Lukisan Minum
Tuak karya maestro seni rupa Indonesia, Affandi, kembali menarik perhatian
dunia seni internasional. Setelah sebelumnya terjual sekitar Rp4,26 miliar
dalam ajang Asian 20th Century & Contemporary Art tahun 2013 di Hong Kong,
karya legendaris ini kembali masuk daftar lelang bergengsi pada Asian 20th
Century Art Sale yang diselenggarakan oleh Balai Lelang Christie’s di Hong
Kong, 26 November 2017.
Lukisan ini
menjadi salah satu karya paling dicari para kolektor karena memancarkan energi
khas Affandi yang kuat dan emosional.

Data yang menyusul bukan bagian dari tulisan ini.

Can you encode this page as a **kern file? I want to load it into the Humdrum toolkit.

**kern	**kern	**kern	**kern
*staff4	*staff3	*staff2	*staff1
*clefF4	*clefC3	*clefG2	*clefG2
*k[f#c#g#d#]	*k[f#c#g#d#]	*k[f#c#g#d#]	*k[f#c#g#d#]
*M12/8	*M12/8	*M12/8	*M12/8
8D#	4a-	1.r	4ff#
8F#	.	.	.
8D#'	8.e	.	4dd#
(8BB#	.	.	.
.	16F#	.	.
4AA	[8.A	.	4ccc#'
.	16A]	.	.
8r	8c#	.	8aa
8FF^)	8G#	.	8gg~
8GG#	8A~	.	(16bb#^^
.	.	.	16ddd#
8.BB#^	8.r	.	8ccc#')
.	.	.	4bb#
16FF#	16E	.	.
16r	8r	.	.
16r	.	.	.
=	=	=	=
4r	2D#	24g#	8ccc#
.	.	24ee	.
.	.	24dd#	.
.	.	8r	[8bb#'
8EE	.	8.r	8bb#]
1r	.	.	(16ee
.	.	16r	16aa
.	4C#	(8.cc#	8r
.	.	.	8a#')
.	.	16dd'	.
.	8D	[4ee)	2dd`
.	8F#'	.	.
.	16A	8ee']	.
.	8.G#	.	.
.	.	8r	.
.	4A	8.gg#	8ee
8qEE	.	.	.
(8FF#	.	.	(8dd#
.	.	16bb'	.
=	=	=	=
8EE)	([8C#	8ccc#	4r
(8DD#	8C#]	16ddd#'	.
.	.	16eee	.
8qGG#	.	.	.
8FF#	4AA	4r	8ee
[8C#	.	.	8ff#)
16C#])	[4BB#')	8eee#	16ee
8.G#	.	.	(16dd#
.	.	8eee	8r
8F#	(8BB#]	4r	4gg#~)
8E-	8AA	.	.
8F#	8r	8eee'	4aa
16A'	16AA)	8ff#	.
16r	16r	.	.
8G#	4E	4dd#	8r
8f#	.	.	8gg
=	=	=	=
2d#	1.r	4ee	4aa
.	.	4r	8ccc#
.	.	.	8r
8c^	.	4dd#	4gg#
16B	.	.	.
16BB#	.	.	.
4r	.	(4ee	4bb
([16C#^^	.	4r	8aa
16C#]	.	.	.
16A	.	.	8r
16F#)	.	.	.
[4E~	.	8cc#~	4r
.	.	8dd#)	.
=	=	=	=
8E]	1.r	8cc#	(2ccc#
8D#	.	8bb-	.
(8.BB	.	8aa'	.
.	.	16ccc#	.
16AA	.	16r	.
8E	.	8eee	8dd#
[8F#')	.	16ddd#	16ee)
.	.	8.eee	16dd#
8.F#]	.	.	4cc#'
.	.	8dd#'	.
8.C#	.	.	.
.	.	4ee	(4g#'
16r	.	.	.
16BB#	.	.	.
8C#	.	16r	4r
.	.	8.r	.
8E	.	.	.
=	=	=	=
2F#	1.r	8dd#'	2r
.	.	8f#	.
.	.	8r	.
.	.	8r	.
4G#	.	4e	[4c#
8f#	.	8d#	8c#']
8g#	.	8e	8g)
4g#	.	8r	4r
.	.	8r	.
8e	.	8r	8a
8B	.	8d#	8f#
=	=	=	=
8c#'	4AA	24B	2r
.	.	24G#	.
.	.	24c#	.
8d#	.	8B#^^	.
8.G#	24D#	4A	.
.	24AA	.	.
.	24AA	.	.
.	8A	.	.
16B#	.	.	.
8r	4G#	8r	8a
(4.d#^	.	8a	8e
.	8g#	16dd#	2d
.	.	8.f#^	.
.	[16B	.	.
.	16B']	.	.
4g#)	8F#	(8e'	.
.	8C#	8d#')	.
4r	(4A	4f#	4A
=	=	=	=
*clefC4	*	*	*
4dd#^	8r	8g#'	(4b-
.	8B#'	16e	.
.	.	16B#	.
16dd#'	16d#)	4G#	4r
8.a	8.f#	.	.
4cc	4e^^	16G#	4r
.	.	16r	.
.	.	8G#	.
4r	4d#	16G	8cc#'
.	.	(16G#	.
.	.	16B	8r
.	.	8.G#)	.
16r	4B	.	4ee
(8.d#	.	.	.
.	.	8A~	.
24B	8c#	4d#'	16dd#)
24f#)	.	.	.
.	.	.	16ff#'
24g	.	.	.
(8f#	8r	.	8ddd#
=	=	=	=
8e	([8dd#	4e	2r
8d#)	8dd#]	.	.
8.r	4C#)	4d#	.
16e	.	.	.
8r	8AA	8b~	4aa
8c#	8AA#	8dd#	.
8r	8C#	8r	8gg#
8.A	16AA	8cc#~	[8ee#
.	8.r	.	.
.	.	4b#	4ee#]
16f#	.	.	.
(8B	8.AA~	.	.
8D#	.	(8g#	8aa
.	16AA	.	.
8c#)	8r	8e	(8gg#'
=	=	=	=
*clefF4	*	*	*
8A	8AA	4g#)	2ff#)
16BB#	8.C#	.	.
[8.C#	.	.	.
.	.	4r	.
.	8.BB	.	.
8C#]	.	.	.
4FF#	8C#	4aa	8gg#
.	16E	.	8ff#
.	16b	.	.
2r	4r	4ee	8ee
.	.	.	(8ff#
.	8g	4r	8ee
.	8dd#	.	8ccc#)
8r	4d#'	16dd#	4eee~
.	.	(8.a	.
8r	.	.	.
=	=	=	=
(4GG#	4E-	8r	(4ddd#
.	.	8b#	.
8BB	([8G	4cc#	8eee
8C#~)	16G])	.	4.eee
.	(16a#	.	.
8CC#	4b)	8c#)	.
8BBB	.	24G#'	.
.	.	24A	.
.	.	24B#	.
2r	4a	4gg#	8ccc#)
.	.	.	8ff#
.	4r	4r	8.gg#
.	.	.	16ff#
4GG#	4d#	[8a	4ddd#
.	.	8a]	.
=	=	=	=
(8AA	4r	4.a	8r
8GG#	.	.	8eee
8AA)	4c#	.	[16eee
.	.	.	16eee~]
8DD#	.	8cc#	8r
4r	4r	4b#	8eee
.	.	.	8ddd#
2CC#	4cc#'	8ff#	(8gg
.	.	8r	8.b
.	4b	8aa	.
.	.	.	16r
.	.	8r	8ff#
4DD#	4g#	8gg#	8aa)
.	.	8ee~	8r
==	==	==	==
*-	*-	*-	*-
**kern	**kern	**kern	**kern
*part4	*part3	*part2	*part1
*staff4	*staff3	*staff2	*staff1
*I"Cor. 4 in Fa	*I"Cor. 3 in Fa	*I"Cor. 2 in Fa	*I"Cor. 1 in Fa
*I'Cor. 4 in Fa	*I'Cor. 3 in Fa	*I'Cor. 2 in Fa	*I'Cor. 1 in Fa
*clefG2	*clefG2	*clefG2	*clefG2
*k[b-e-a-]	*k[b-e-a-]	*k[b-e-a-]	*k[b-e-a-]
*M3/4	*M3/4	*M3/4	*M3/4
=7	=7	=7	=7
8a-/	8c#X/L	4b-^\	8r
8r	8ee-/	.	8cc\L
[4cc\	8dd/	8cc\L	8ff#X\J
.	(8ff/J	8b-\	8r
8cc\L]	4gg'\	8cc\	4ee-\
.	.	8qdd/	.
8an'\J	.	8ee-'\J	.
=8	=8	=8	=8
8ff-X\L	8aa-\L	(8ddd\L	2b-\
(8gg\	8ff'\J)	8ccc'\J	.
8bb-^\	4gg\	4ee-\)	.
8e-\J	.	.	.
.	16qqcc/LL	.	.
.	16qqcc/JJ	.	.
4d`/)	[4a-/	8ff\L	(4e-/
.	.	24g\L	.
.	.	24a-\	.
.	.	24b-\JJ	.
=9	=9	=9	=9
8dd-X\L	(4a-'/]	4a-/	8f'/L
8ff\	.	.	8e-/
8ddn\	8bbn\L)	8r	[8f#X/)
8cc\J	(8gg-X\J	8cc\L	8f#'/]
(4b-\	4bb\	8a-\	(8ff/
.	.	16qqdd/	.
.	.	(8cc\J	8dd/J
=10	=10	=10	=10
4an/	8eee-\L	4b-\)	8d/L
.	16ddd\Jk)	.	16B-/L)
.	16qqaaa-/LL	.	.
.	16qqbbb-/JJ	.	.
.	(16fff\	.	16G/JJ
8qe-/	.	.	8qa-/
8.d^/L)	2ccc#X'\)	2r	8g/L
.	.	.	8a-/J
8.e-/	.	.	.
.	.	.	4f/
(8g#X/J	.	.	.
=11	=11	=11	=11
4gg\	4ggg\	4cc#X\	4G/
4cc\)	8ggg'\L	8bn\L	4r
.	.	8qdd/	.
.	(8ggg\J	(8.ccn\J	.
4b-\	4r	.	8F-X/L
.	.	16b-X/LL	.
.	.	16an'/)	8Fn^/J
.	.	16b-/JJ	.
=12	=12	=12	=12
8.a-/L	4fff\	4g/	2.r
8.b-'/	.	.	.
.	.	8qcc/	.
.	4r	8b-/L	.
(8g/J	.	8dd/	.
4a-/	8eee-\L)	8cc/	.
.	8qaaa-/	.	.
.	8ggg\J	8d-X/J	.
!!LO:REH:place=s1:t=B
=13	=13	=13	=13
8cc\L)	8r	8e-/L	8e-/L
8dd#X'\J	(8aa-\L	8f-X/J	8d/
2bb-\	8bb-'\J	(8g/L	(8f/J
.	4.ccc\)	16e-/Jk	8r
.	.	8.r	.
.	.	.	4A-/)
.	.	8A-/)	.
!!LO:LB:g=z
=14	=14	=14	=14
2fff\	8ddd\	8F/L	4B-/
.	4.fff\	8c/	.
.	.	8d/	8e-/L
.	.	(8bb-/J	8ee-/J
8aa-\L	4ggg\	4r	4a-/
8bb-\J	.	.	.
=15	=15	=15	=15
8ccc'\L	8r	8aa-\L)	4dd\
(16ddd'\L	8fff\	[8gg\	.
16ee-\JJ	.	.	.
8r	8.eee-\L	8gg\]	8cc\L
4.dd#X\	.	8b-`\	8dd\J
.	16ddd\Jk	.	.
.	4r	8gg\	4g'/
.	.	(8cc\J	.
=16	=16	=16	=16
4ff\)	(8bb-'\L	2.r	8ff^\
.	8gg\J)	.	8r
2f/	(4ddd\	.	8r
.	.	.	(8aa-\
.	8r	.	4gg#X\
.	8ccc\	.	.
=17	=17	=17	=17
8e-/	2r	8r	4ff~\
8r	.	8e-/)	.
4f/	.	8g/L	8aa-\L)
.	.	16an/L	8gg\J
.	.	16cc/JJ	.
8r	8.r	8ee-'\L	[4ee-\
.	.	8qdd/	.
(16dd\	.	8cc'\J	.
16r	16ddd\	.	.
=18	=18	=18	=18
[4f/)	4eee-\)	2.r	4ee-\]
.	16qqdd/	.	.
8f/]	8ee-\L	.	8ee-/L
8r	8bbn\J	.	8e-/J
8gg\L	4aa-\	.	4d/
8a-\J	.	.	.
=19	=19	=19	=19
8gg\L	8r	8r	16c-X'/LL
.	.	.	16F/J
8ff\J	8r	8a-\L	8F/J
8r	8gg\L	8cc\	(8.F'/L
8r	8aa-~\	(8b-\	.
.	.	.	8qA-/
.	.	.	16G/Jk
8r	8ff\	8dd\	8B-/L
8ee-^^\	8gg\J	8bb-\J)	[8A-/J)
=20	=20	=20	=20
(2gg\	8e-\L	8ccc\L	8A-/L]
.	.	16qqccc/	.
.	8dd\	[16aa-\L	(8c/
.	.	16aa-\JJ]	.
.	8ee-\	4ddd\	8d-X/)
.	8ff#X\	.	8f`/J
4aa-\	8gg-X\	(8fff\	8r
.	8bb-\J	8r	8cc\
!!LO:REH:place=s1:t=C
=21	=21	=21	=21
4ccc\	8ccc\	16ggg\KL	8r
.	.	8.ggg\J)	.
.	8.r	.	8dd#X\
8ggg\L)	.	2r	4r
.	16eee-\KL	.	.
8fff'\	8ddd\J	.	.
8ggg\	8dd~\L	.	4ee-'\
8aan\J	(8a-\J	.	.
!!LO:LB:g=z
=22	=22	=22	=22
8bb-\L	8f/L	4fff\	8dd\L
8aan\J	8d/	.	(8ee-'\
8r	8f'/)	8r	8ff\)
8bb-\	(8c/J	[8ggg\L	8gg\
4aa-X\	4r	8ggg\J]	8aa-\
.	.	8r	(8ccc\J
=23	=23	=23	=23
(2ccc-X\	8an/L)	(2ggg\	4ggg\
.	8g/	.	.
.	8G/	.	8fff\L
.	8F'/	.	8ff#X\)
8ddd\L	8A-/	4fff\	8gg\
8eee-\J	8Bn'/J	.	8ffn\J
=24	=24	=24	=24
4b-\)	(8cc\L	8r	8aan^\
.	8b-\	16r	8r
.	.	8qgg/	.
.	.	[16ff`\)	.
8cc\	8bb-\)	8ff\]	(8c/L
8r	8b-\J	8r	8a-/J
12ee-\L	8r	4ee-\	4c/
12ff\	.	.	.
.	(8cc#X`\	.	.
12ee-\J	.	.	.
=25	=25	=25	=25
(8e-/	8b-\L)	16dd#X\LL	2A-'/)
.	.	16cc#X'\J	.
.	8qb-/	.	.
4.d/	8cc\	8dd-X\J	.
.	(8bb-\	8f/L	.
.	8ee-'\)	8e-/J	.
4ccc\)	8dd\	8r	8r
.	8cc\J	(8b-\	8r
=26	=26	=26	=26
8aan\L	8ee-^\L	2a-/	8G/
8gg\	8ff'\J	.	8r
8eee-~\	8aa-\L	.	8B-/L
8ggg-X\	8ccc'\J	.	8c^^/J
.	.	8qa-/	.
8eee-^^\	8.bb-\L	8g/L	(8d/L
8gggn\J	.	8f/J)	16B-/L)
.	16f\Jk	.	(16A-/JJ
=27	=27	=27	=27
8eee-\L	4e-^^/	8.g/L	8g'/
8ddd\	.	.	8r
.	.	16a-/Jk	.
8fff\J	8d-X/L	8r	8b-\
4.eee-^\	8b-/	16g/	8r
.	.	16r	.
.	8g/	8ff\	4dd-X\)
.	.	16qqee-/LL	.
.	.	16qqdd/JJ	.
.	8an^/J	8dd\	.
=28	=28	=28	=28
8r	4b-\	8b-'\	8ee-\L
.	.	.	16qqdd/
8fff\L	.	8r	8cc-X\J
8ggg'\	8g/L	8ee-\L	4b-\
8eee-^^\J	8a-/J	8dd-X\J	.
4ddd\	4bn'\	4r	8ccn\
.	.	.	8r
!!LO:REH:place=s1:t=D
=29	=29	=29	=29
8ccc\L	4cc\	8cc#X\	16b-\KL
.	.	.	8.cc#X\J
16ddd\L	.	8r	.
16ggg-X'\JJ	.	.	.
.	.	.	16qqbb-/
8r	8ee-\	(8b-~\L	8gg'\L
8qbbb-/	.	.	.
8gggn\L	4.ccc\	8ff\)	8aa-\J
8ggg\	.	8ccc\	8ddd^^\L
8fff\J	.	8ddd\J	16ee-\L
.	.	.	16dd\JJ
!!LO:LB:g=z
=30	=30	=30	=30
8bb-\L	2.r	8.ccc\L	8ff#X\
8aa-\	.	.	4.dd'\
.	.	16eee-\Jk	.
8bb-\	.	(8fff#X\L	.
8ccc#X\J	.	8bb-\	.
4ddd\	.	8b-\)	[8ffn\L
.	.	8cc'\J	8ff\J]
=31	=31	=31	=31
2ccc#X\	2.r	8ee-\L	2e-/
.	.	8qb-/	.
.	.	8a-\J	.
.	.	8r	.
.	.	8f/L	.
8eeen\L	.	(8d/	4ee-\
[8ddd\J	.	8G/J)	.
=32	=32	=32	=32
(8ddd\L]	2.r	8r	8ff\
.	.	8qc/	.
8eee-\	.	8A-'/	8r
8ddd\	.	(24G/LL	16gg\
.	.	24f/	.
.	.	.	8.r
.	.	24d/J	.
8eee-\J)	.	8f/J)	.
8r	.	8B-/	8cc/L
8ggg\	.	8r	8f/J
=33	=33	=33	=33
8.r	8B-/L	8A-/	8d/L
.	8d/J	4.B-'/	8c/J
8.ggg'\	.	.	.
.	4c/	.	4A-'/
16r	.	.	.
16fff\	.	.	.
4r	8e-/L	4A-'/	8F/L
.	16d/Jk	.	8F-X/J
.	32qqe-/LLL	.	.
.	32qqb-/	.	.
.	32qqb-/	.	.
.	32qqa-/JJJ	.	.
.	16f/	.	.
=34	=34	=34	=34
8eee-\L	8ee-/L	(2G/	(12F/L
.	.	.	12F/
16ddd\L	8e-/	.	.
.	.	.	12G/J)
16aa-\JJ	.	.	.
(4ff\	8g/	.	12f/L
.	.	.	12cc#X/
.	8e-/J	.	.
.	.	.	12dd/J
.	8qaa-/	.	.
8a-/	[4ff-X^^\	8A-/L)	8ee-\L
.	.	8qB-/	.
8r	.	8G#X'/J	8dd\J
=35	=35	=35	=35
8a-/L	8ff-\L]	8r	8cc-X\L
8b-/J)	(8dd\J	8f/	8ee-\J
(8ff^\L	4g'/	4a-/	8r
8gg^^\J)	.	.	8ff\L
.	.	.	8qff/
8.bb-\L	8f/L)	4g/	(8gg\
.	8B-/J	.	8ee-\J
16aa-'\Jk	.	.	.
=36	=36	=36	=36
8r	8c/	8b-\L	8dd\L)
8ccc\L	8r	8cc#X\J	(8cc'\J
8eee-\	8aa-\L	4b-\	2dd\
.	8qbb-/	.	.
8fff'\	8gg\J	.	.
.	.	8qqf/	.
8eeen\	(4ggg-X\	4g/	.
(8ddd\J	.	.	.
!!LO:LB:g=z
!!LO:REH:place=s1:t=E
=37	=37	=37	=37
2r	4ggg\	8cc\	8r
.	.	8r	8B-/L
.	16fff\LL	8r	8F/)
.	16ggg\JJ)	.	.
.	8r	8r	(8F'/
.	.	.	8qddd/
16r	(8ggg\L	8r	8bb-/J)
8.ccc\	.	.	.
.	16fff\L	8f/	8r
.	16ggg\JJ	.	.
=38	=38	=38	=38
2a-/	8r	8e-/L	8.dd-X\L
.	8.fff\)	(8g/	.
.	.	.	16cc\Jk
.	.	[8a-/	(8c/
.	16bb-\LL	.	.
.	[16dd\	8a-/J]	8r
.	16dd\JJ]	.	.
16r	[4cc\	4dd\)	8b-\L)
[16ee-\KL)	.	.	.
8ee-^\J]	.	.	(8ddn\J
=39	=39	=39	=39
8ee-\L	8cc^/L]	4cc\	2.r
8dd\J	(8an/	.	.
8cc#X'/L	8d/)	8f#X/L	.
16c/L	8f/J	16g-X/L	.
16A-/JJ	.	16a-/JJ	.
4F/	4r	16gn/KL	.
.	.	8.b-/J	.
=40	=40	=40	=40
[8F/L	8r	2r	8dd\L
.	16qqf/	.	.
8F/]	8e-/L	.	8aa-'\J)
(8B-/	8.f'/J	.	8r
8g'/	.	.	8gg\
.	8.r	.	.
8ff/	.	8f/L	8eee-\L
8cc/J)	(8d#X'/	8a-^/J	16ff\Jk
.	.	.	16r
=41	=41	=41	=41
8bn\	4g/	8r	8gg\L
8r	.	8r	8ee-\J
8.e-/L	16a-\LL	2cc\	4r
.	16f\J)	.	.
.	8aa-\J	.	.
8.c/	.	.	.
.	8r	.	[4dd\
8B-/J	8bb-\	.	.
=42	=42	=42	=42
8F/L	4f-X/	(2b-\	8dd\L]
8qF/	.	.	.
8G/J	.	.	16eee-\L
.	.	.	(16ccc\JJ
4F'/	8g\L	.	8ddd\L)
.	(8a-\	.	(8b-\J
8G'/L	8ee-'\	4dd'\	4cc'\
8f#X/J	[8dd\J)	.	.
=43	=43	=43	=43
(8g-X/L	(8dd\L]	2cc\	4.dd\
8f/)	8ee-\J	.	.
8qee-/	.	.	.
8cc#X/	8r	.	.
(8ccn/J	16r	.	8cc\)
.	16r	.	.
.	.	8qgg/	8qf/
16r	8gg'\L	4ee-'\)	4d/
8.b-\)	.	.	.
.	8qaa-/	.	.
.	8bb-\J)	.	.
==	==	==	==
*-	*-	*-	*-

Dengan gaya ekspresionis yang menjadi
ciri khasnya, Minum Tuak menggambarkan kehidupan rakyat sederhana dengan
kehangatan, spontanitas, dan kedalaman rasa. Tak heran jika Vanessa, perwakilan
Christie’s, menyebut karya ini sebagai salah satu yang terbaik dari perjalanan
panjang karier Affandi.
Selain Minum
Tuak, lelang tersebut juga menghadirkan karya terkenal lain, seperti Cockfight
(Ayam Tarung) dan Duck in the Marsh, yang sama-sama merefleksikan
kecintaan Affandi terhadap kehidupan sehari-hari masyarakat Indonesia.
Keikutsertaan Minum
Tuak dalam lelang internasional bukan hanya menunjukkan tingginya nilai
estetika karya Affandi, tetapi juga menegaskan posisi seni rupa Indonesia di
kancah global. Dari sapuan kuasnya yang jujur dan penuh jiwa, Affandi
mengajarkan bahwa seni sejati tak sekadar indah dipandang, tetapi juga mampu
berbicara tentang kemanusiaan dan kejujuran hidup.